Olson recently agreed to answer 10 questions from The Daily Caller about his new book:
1. Why did you decide to write the book?
I’d written three books about the destructive, sometimes zany excesses of our legal system. I knew most bad trends in the law are driven by bad ideas in the law schools. But I couldn’t find a book that told the story of how and why this keeps happening.
2. You write that the ideas taught at America’s top law schools are catastrophic for America. What are some of the ideas that you think are so harmful?
Many destructive areas of litigation in the courts today can be traced to very specific ideas that came into vogue in law schools. Take “educational equity.” Most states at this point have experienced court takeovers of education funding that have undercut local control of schools and shifted power to state governments and to organized provider groups such as teachers’ unions. Then there’s environmental impact review — the paralytic style of litigation that ties project planning up in knots without actually distinguishing good projects from bad. More recently you have the slavery reparations movement, a very destructive movement indeed, which drew much of its intellectual firepower from law profs at Harvard and elsewhere. The courts swatted that one down pretty quickly, and my book tells why. But an article in the Maine Law Review proposing the revival of Indian land claims in the Northeast touched off forty years of hurtful and largely futile litigation.

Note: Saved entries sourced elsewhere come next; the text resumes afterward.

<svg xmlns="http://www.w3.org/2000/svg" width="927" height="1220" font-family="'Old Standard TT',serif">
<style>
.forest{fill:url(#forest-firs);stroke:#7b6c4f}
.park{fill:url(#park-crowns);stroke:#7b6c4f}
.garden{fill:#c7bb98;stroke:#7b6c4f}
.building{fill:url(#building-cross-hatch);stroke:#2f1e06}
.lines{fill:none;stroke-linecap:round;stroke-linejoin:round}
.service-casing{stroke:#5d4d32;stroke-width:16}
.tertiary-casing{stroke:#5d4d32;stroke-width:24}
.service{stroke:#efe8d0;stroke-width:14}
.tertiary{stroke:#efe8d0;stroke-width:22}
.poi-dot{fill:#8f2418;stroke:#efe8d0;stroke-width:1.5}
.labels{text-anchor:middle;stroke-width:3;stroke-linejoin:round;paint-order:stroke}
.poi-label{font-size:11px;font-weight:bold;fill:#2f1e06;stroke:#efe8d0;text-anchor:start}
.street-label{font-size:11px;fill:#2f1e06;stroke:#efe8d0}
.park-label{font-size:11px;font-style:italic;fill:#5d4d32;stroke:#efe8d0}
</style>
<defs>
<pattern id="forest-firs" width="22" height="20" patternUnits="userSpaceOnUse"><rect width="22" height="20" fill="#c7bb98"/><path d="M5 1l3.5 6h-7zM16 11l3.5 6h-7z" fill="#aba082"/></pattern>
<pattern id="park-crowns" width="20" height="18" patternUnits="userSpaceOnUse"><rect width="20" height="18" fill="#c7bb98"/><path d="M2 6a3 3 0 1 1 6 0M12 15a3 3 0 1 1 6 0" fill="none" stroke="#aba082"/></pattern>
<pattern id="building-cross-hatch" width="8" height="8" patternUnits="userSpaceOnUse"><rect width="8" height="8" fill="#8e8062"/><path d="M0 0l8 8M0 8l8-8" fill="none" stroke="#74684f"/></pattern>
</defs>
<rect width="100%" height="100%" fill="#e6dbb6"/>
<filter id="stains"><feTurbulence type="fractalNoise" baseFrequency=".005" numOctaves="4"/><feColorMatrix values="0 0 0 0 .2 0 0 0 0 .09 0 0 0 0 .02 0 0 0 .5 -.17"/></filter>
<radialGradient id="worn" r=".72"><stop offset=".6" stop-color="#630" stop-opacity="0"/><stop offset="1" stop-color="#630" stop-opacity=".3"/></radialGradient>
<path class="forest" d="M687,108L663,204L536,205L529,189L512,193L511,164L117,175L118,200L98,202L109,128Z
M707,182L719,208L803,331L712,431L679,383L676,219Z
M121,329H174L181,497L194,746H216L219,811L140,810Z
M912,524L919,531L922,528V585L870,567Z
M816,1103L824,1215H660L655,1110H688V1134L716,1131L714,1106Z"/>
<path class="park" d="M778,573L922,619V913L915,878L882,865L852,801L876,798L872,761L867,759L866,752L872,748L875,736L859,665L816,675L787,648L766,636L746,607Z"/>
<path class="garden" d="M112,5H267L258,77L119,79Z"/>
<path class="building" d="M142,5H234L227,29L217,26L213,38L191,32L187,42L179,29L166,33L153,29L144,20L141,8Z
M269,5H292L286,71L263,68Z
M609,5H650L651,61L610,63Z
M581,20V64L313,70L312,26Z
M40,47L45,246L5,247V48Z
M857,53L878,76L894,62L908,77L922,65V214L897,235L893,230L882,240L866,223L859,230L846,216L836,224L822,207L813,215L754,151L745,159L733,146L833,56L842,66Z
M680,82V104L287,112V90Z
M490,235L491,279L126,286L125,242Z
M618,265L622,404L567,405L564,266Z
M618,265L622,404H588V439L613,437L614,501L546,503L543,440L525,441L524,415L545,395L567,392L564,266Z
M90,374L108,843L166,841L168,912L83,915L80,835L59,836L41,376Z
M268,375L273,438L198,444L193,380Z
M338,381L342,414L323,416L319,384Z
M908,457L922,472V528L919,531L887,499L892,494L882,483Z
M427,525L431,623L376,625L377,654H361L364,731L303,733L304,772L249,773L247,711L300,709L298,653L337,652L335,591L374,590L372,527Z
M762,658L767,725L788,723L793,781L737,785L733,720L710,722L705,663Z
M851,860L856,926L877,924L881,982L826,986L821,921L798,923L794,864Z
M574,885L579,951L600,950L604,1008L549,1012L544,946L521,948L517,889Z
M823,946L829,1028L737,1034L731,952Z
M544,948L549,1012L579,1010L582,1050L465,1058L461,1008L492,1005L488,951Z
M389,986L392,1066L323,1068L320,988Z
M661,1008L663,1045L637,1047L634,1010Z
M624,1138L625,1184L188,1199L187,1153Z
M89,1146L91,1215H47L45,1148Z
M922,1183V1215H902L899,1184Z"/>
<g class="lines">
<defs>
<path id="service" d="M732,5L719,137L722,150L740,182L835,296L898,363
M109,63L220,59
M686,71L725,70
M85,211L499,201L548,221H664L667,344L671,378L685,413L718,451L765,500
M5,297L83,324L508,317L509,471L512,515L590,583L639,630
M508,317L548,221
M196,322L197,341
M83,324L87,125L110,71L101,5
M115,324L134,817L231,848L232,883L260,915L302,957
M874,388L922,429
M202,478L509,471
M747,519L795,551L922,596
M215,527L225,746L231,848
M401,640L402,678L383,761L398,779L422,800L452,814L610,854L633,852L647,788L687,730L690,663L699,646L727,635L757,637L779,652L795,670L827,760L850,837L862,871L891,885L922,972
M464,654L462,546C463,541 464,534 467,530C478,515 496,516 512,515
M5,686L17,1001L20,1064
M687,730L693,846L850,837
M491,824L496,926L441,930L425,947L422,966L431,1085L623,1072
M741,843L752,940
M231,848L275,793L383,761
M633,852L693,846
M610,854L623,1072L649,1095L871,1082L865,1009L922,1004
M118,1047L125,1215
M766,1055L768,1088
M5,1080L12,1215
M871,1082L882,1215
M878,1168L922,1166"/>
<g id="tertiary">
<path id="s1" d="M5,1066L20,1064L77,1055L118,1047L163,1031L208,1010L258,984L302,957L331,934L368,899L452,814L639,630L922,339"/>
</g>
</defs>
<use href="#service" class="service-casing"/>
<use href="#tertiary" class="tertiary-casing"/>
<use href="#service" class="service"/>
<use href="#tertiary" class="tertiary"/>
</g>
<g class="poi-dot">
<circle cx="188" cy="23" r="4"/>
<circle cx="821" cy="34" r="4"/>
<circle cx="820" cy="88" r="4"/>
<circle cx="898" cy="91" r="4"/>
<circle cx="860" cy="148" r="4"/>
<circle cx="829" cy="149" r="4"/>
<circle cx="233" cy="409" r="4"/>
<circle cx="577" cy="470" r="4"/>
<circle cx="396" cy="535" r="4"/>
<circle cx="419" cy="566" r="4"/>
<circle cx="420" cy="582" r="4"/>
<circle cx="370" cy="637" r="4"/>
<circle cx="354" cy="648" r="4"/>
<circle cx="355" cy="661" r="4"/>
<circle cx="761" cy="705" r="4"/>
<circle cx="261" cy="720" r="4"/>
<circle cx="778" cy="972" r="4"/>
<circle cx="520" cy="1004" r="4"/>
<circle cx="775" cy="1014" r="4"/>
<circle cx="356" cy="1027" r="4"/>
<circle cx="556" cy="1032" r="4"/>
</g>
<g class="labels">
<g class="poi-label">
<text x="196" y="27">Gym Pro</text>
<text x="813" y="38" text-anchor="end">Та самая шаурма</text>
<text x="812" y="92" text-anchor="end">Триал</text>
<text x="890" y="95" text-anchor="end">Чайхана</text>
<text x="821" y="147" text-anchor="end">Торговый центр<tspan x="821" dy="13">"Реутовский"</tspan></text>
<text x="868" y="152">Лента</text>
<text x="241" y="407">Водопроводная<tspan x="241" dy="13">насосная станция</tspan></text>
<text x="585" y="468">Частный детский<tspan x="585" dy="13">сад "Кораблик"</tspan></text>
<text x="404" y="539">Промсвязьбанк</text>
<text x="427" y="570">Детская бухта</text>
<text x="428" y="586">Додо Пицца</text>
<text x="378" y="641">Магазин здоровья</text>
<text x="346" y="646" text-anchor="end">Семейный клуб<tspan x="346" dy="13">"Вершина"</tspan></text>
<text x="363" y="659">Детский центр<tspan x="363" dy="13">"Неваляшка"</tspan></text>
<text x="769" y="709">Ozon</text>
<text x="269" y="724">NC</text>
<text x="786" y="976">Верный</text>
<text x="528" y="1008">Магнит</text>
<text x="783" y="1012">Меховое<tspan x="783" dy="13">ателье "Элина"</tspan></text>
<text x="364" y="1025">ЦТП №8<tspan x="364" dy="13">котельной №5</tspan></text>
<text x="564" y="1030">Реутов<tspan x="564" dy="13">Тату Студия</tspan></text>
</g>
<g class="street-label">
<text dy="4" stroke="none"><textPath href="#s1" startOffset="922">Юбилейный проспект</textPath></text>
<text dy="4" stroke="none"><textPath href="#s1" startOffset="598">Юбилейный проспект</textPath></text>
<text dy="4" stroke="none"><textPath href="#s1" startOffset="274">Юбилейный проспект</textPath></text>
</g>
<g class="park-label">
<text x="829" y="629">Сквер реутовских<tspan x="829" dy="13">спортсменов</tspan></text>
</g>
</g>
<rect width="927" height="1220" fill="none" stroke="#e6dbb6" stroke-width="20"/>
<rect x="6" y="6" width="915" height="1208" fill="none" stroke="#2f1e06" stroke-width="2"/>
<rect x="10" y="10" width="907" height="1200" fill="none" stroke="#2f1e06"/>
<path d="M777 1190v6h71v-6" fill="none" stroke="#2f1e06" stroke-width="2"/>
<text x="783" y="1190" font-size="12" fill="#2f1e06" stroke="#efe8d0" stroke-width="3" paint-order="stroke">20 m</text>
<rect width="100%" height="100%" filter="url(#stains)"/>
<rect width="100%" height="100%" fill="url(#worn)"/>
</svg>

Incidentally, all four of the legal movements I just named drew support from the Ford Foundation’s big decades-long program of philanthropy aimed at using law schools to change the legal system. That’s part of the story too.
3. Why do you think the number one profession in Congress is lawyer? Is that good for society?
Lawyers have been rising to the top in America since Tocqueville’s day. But only in the second half of the 20th Century, I would argue, did the profession’s intellectual leaders begin to see lawyers as society’s natural governing class. One reason this is dangerous is that — as University of Tennessee law prof Benjamin Barton shows in an excellent new book — lawyers and judges display much class solidarity in arranging rules so as to advance lawyers’ interests, favoring legal complexity that itself creates a wider call for lawyers’ services.